We are facing Intermittent Connection Refused Error occurring 3-4 times in a day. Customer makes web service calls to an API Gateway (Policy Enforcement Point) Server which forwards call to a webMethods Integration Server via a Load Balancer. Client sends a scheduled SOAP over HTTPS web service call every 5 minutes to keep systems monitored. This is in parallel to actual transactions which takes place by actual consumers of Customer.

API Gateway is running on Linux and webMethods Integration Server is running on Windows Server 2012 R2.
Rarely we see API Gateway gets Connection Refused error when request comes to API Gateway which tries to invoke a web service at Integration Server (webMethods IS 9.9). We don’t know why this is happening as Integration Servers are up with no performance/resource issue. We cannot see anything in Integration Server logs either.

Firewall person says, it can’t be firewall issue as all traffic is either blocked or allowed from one source and one target IP.

Network person says, it must be application server who is sending RESET to these requests. Load Balancer can’t send any RESET on its own but Application Server only.

We have 2 Integration Servers (not clustered) running behind Load Balancer VIP which is invoke by an API Gateway having multiple hosts in cluster. We’ve seen each of API Gateway hosts has Connection Refused failures and each of hosts are getting successful transactions as well.

At Integration Server, we have 1000 threads allocated to each of 2 servers and server health has no issue at all. This issue is happening in each environment (QA/Staging/Production). Another noticeable behavior is that customer has performed several days of load testing and there is not a single Connection Refused failure during load testing.

We did setup Wireshark captures at Integration Server and we can see heart beats from Load Balancer continuously coming to each of 2 hosts. Transaction may failed at any point but another transaction coming within seconds may get successful response. At Wireshark capture sometime we see:

  1. Just 1 packet with RESET entry from source (API Gateway) server but we can’t correlate if that is the same transaction for Connection Refused.

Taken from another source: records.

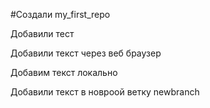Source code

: ﻿#Создали my_first_repo

Добавили тест

Добавили текст через веб браузер

Добавим текст локально

Добавили текст в новроой ветку newbranch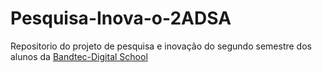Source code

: # Pesquisa-Inova-o-2ADSA
  Repositorio do projeto de pesquisa e inovação do segundo semestre dos alunos da [Bandtec-Digital School](http://www.digitalschool.com.brfaculdade/)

  2. Once we saw that Integration Server received SYN packet and returned RESET instead of SYN-ACK. We are not sure why this happened but except 1-2 instances where we saw some activity in Wireshark, we don’t see anything in Wiresahark for the timestamp when API Gateway got Connection Refused Error.

Is there a setting at Integration Server which can help us to log all hits to the port, specially any connection refused event? We even tried to look at Windows Event Viewer but do not see any exception there.